Beyond that, I've got one other recommendation: Iain Pears' sprawling 1997 novel, An Instance of the Fingerpost. Part historical murder mystery, part philosophical rumination on the unreliability of human memory and personal narratives—aka the "Rashomon effect" after Akira Kurosawa's classic 1950 film— the novel remains one of my all-time favorite reads that I return to every few years. The title refers to a quote from Francis Bacon, who held that all evidence is fallible, and yet there can be "one instance of a fingerpost that points in one direction only, and allows of no other possibility."
Pears is a former BBC reporter who garnered early success with his art-history mysteries featuring fictional detective/art historian Jonathan Argyll. Those novels are light and quite fun, but with Fingerpost, Pears attains a whole new level of thematic complexity. It's almost as if he started out writing a simple tale of a 17th-century Oxford murder, only to be carried away as that world and its denizens came alive for him. It's been justly compared to Umberto Eco's 1980 bestselling novel The Name of the Rose, although I prefer Fingerpost.
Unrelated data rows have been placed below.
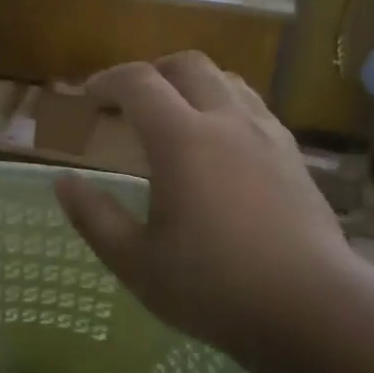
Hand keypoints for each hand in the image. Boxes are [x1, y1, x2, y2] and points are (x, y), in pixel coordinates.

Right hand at [55, 53, 354, 365]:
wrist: (311, 307)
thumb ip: (94, 217)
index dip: (107, 80)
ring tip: (175, 116)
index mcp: (182, 140)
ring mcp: (267, 135)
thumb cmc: (214, 287)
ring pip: (227, 80)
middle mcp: (227, 121)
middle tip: (131, 102)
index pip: (138, 83)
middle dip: (152, 72)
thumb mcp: (137, 262)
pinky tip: (221, 146)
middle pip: (187, 65)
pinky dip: (226, 107)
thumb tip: (63, 182)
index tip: (89, 97)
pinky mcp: (294, 156)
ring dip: (193, 85)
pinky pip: (254, 108)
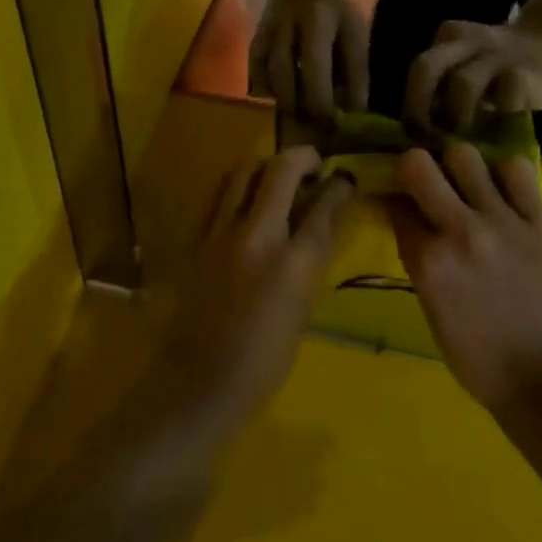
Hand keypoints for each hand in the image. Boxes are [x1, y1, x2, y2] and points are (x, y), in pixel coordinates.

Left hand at [156, 147, 354, 437]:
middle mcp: (257, 235)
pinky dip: (238, 186)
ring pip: (244, 171)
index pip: (322, 206)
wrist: (199, 384)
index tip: (345, 177)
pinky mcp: (197, 238)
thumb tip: (323, 220)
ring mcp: (221, 232)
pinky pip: (219, 194)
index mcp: (292, 262)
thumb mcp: (302, 309)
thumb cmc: (263, 360)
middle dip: (302, 157)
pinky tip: (245, 197)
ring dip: (266, 164)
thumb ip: (312, 257)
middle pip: (281, 170)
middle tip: (313, 163)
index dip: (338, 186)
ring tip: (277, 175)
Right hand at [250, 0, 368, 120]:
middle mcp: (285, 25)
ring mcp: (265, 30)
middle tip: (314, 125)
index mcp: (317, 21)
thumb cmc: (337, 12)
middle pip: (284, 72)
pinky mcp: (254, 37)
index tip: (332, 123)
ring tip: (299, 116)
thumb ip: (355, 73)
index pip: (315, 66)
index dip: (322, 100)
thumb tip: (353, 113)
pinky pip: (253, 69)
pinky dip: (264, 90)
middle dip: (299, 104)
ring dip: (281, 99)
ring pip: (264, 72)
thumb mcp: (355, 36)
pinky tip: (279, 101)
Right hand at [387, 144, 541, 410]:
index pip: (395, 204)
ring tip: (466, 183)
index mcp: (429, 261)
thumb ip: (417, 256)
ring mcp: (502, 221)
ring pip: (465, 155)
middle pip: (418, 164)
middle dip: (414, 168)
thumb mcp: (430, 307)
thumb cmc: (477, 355)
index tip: (397, 200)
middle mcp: (460, 231)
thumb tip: (404, 214)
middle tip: (425, 181)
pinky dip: (504, 173)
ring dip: (458, 166)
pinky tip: (502, 190)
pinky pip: (517, 169)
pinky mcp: (538, 220)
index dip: (393, 199)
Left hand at [405, 19, 541, 133]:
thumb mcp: (467, 70)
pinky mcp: (525, 74)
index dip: (412, 104)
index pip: (420, 69)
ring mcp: (496, 54)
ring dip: (458, 117)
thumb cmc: (498, 70)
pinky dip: (496, 117)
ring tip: (466, 139)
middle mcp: (466, 41)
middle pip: (426, 66)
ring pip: (462, 83)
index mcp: (448, 38)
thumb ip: (444, 91)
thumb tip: (421, 132)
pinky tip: (500, 129)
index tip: (414, 135)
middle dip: (418, 107)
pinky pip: (504, 98)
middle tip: (427, 138)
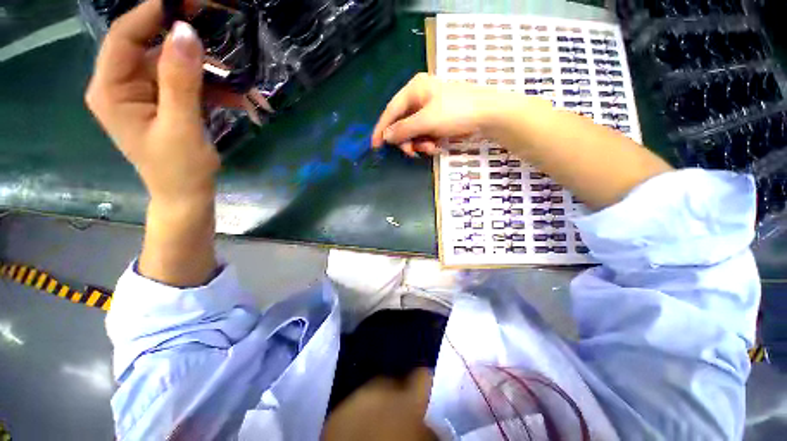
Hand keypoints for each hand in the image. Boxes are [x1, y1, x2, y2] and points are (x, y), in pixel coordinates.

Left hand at [85, 0, 219, 204]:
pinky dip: (213, 88)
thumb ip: (180, 80)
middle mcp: (122, 84)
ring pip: (175, 65)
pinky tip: (237, 99)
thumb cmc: (179, 169)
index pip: (124, 37)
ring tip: (242, 87)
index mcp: (112, 90)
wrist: (187, 194)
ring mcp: (145, 93)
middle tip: (220, 33)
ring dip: (210, 73)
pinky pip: (187, 83)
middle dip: (189, 45)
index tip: (187, 2)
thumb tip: (185, 33)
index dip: (152, 14)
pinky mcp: (164, 101)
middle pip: (152, 47)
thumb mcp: (181, 126)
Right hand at [372, 73, 502, 156]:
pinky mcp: (438, 119)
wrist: (489, 114)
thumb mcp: (427, 121)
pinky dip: (427, 142)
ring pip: (413, 131)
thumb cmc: (456, 112)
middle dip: (407, 140)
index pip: (391, 110)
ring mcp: (429, 109)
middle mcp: (419, 97)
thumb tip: (386, 137)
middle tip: (412, 153)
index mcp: (414, 89)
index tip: (375, 145)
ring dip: (418, 143)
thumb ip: (404, 129)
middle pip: (402, 123)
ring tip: (429, 149)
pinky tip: (435, 146)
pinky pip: (424, 134)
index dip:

This was a tumultuous period of enlightenment, when new scientific ideas were flourishing and conflicting with religious institutions, and political intrigue was everywhere. There are four sections, each narrated by a different character, each remembering their version of the 1663 arsenic poisoning of a man named Robert Grove many years later. A servant girl confessed, but the four witnesses—an Italian physician, the son of an alleged Royalist traitor, a cryptographer, and an Oxford archivist—each identified a different culprit, and only one will ultimately reveal the truth about what really happened. Pears masterfully evokes Restoration England, as Charles II regained the throne after Oliver Cromwell's short-lived attempt at a republic, and his characters (historical figures and fictional ones) are richly detailed. It's a long book but so riveting that you'll be tempted to devour it as fast as possible, and you'll be pondering the nature of truth entirely by the end.
—Jennifer Ouellette, Senior Writer
My suggestions might cut a little close to the bone for some, but hey, we each deal with the slow-burning apocalypse in our own way. Which is why my first recommendation is Margaret Atwood's MaddAdam trilogy, starting with the excellent Oryx and Crake. Set some years in the future, it's the story of the end of the world against a backdrop of plausible biotechnology. Atwood is more famous for The Handmaid's Tale, but Oryx and Crake definitely struck a nerve with this one-time scientist.
Second up is a pair of books from William Gibson, The Peripheral and his latest, Agency. These deal with time travel, but not really in the way you're used to. In the 22nd century, someone—it's never said who—worked out how to send information back in time. That creates a new timeline, called a stub, and in the 22nd century, some people are manipulating or exploiting stubs for their own amusement. If Atwood's books describe the apocalypse and its immediate aftermath, Gibson sets his stories in the decades before, and the decades after, with references here and there to "the jackpot," which wasn't just one thing, but the weight of all the horrible things we know are happening around us, from environmental degradation and climate change to pandemics made worse by political and social incompetence.
Finally, there's the old standby of Douglas Adams' Hitchhiker's Guide to the Galaxy. I read it as a precocious child but enjoy it even more now I get all the jokes. It's probably best to stop reading after So Long and Thanks for All the Fish, because Adams was depressed when he wrote Mostly Harmless, and it's a way more nihilistic book than anything involving the end of the world.